(Stored data)
↓↓↓
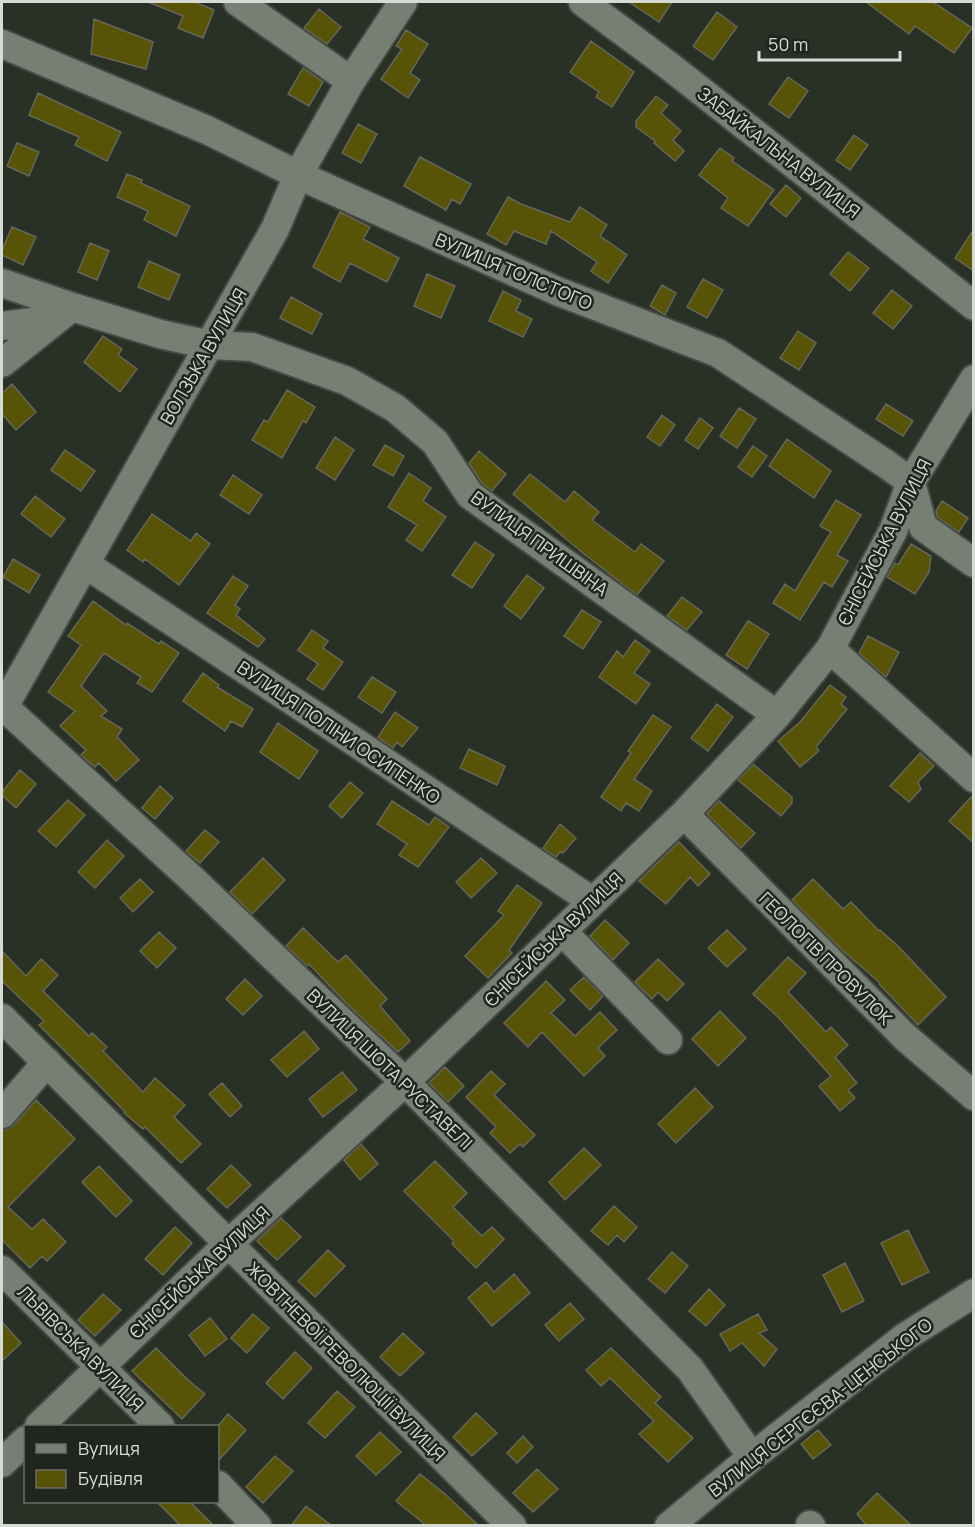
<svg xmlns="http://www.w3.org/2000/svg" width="975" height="1527" viewBox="0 0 975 1527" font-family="Manrope,sans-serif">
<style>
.building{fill:#575307;stroke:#666659;stroke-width:1.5}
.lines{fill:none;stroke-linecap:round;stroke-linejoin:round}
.minor-casing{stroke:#454b42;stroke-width:32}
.minor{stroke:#777f74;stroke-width:28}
.labels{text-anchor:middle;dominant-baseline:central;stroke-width:5;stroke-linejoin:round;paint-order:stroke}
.street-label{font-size:18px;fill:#d7dbd5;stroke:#20261d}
</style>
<rect width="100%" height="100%" fill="#293026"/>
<path class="building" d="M148,2H194L214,10L203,38L178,28L183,16Z
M629,2H672L659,22Z
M866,2H933L972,28L954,53L915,26L909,34Z
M319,9L341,27L327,44L304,28Z
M717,12L737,27L713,60L693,46Z
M94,19L153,42L146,69L91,54Z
M406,30L428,44L410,73L420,80L408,98L381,79L402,49L396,46Z
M591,41L634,72L612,107L596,97L599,92L570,72Z
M303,68L323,82L309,106L288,94Z
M788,77L808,91L789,118L769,104Z
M38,93L121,132L107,161L75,145L79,137L29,115Z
M656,96L668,105L661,113L681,131L673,140L684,151L675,161L654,143L655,141L636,127V121Z
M358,124L377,134L361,163L342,153Z
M854,135L868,145L850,170L836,160Z
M17,143L39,152L29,176L7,166Z
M720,148L734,158L732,161L774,190L748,226L721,208L728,198L699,175Z
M420,157L471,184L460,204L452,199L446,210L404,186Z
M127,174L142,180L141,183L190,206L176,236L144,220L148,211L117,197Z
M786,185L801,198L786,217L770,204Z
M508,197L521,204L570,222L580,207L607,225L600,236L627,255L608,283L591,271L597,262L551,231L546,244L514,231L506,245L487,234Z
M340,212L370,227L363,239L399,258L387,282L350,263L340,282L313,267Z
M12,227L36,237L23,265L2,255V250Z
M974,229V271L955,258Z
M90,243L109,251L97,280L78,272Z
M848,252L869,268L850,291L830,274Z
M149,261L180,275L169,300L138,287Z
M427,274L455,286L441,318L414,306Z
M703,279L723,290L707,318L687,307Z
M662,285L676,293L665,315L650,306Z
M892,290L912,306L893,329L873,313Z
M503,291L521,300L516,311L532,319L523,337L489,321Z
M291,297L322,314L312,334L280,318Z
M798,331L816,343L799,370L780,358Z
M103,336L122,349L118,355L137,369L120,392L84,362Z
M12,384L36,412L16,430L2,414V393Z
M287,390L315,407L306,423L303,421L282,458L252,440L264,420L268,422Z
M886,404L913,421L903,436L876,419Z
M739,408L756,419L737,448L720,436Z
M662,415L675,425L660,446L647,437Z
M700,418L713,428L698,449L685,440Z
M335,437L354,450L335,480L316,468Z
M787,439L831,471L814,498L769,466Z
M385,445L404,456L393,476L373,465Z
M753,446L767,456L752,477L738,467Z
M65,450L95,471L81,491L51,470Z
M479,451L506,474L492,491L482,483L469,463Z
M409,473L431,488L423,501L446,517L422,551L406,540L417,525L388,507Z
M530,474L565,502L574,491L599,512L592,520L635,552L641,544L664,561L637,595L584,554L513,494Z
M233,475L262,495L249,514L220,495Z
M35,496L65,519L51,537L21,514Z
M836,500L861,515L837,555L848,561L832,587L824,582L800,620L773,603L785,584L795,591L831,532L820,526Z
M942,501L968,518L959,532L937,517L936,511Z
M152,514L191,541L196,533L210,544L179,585L145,559L143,562L127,550Z
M475,542L494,555L472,588L452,575Z
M911,544L931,556L929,572L915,594L887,577L895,563L898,565Z
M13,559L40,575L29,593L3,577Z
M527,575L544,588L521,619L504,606Z
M233,576L248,586L235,605L240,609L236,615L265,639L258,647L207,613Z
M682,597L702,612L687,630L667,616Z
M93,601L126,625L127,623L159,644L161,641L179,653L152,692L137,683L141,677L104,653L81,686L107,711L101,716L122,729L117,737L139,760L116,781L99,763L95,767L81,755L86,750L60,726L75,711L48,692L81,645L68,636Z
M582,610L601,622L583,649L564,636Z
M748,621L769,634L747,669L726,655Z
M312,630L328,641L323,648L343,662L323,690L307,679L318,664L298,650Z
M868,636L899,652L886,677L859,653Z
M635,640L650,651L634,673L650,684L636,704L599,677L617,651L623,657Z
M203,673L219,685L217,687L253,709L242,727L231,721L225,731L183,701Z
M372,677L396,692L382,713L358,697Z
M830,685L846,697L841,704L847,709L816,747L819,751L800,767L778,741L800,722Z
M717,704L733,717L708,751L691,738Z
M395,712L418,728L402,747L397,742L393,748L378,737Z
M653,715L671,727L634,779L652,791L639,811L626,803L621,811L601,797L631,753L628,751Z
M278,723L318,751L299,779L260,752Z
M469,749L505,766L497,785L460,768Z
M920,753L934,766L918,782L921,789L909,802L890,786Z
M753,764L792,797V803L781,816L738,780Z
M20,770L36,784L16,808L2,795V792Z
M350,782L363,793L342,818L329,806Z
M160,786L173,798L155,819L142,808Z
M974,794V843L949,821Z
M68,800L85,815L56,847L38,831Z
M392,801L429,825L435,817L449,827L418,867L399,855L407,844L377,824Z
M719,801L755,833L741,848L707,814Z
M560,824L576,838L563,853L560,852L556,857L543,848Z
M205,830L219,842L200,863L186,851Z
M107,840L124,856L95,888L78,872Z
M679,842L710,874L698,886L690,877L666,904L639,881Z
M263,858L285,880L252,914L230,892Z
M481,858L497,873L471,898L456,882Z
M140,879L153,892L133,912L120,898Z
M813,879L843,909L851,902L879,931L880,930L899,947L946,997L918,1025L879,984L880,983L842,950L792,900Z
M517,885L542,903L509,950L512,953L488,978L465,956L504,915L498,911Z
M605,920L629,943L613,960L590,936Z
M303,928L338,962L346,955L387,999L380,1006L410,1041L398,1052L345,1002L309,964L307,966L286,946Z
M727,930L746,949L727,967L708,948Z
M159,932L176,948L157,968L140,951Z
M2,951L26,976L41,959L58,975L43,991L89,1036L92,1033L107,1047L103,1051L143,1092L155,1078L185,1105L174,1117L201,1144L181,1163L145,1127L143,1129L124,1113L125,1112L97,1083L39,1025L44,1021L2,981Z
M788,957L806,973L788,992L826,1032L831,1027L848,1045L835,1057L857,1083L848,1090L855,1098L840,1111L819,1086L831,1076L778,1017L753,994Z
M658,959L684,984L667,1001L658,992L652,999L635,982Z
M584,977L603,996L590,1010L570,990Z
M245,979L262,996L243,1015L226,999Z
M546,981L565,1000L551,1013L575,1036L600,1012L617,1030L598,1048L605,1056L584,1076L542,1032L528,1047L504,1023Z
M720,1011L746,1038L718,1066L692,1039Z
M304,1031L319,1049L287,1077L271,1060Z
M445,1067L464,1086L448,1102L429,1083Z
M491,1071L505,1084L494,1095L535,1135L523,1147L520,1144L510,1153L490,1133L496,1127L466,1097Z
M342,1072L357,1090L323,1117L309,1099Z
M222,1083L242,1106L230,1117L209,1094Z
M695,1088L713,1107L676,1143L658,1124Z
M36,1100L75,1139L8,1207L32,1229L43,1219L66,1242L47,1261L42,1256L30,1268L2,1240V1130L8,1129L14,1125Z
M361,1144L378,1164L360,1180L344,1160Z
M584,1148L601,1165L565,1200L549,1182Z
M435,1161L467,1193L453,1207L482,1236L492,1227L504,1239L476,1268L452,1244L454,1241L404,1191Z
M231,1165L251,1185L227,1208L207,1189Z
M99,1166L132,1201L116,1217L82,1182Z
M614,1206L637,1227L624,1242L617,1235L608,1245L591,1231Z
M281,1218L301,1237L277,1260L257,1241Z
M175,1227L192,1243L163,1275L145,1259Z
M908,1230L929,1272L902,1285L881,1243Z
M328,1250L345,1266L315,1297L298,1281Z
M672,1252L688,1266L665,1293L648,1279Z
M845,1263L864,1301L842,1312L823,1275Z
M514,1274L530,1293L492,1326L468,1298L486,1282L494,1292Z
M709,1289L725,1305L706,1326L689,1311Z
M103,1294L121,1310L95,1336L78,1320Z
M570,1303L584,1319L559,1341L545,1325Z
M253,1314L269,1328L247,1353L231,1338Z
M758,1314L767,1330L759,1333L777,1349L764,1366L742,1343L730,1351L720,1334Z
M210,1318L227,1339L205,1356L189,1335Z
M2,1322L21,1343L2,1361Z
M403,1333L424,1353L400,1376L380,1357Z
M156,1348L188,1380L205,1394L182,1419L132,1371Z
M611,1348L661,1397L655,1403L693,1438L668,1462L639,1434L654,1421L610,1378L601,1386L586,1370Z
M295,1352L312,1368L283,1399L266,1383Z
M337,1391L355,1407L325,1438L308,1423Z
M476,1413L497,1433L472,1456L453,1437Z
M228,1414L246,1430L218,1461V1426Z
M818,1430L831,1445L813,1459L801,1444Z
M380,1432L401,1452L376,1475L356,1456Z
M523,1436L533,1447L517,1463L507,1453Z
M275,1456L293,1471L263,1503L246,1487Z
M537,1469L558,1489L533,1512L513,1493Z
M420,1474L445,1494L479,1526H427L396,1501Z
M877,1493L912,1526H867L857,1514Z
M157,1502H190L214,1526H181Z
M306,1506L332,1526H291Z"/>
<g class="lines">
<g class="minor-casing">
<path id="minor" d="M238,2L351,81
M583,2L668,65L974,306
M2,44L207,130L298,175L557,291L718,353L886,464L911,482L923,527L974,563
M2,283L72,307L160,334L210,345L252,347L347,381L395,408L435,442L470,495L777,715
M2,326L56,319
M2,363L72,307
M85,564L349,738L592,901
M830,649L974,778
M2,705L191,878L405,1082L690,1369L752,1457
M2,710L275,229L298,175L351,81L403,2
M684,814L905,1037L974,1096
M562,931L668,1040
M2,1018L512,1526
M2,1114L47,1062
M2,1270L160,1426
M39,1426L228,1244L405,1082L684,814L777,715L830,649L893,531L911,482L974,379
M2,1463L26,1440
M218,1485L257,1526
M810,1525L811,1526
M669,1526L752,1457L905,1337L974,1293"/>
</g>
<use href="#minor" class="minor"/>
</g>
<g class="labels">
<g class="street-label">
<text transform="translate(779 152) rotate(38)">ЗАБАЙКАЛЬНА ВУЛИЦЯ</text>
<text transform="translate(514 271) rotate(23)">ВУЛИЦЯ ТОЛСТОГО</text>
<text transform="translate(203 356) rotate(-60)">ВОЛЗЬКА ВУЛИЦЯ</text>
<text transform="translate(884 542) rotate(-63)">ЄНІСЕЙСЬКА ВУЛИЦЯ</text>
<text transform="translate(540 543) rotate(36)">ВУЛИЦЯ ПРИШВІНА</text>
<text transform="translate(339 732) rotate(34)">ВУЛИЦЯ ПОЛІНИ ОСИПЕНКО</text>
<text transform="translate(553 939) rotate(-44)">ЄНІСЕЙСЬКА ВУЛИЦЯ</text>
<text transform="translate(826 958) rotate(45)">ГЕОЛОГІВ ПРОВУЛОК</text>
<text transform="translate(390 1069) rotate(44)">ВУЛИЦЯ ШОТА РУСТАВЕЛІ</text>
<text transform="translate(199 1272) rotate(-43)">ЄНІСЕЙСЬКА ВУЛИЦЯ</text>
<text transform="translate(81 1348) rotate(45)">ЛЬВІВСЬКА ВУЛИЦЯ</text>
<text transform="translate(346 1361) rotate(45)">ЖОВТНЕВОЇ РЕВОЛЮЦІЇ ВУЛИЦЯ</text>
<text transform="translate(820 1407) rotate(-38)">ВУЛИЦЯ СЕРГЄЄВА-ЦЕНСЬКОГО</text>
</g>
</g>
<rect width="975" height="1527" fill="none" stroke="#d7dbd5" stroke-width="6"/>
<rect x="24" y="1425" width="195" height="78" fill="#20261d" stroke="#696e67" stroke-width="1.5"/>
<rect x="36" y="1444" width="30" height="9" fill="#777f74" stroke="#696e67" stroke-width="1.5"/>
<text x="78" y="1455" font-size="18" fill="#d7dbd5">Вулиця</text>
<rect x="36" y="1470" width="30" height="18" fill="#575307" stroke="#696e67" stroke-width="1.5"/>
<text x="78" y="1485" font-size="18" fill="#d7dbd5">Будівля</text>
<path d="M759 51v9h141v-9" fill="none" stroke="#d7dbd5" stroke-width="3"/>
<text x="768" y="51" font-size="18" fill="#d7dbd5" stroke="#20261d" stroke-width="4.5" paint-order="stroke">50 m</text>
</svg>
↑↑↑
## Task brief
Look through the entries above; copy each line where the string "lines" appears.

## Task output
.lines{fill:none;stroke-linecap:round;stroke-linejoin:round}
<g class="lines">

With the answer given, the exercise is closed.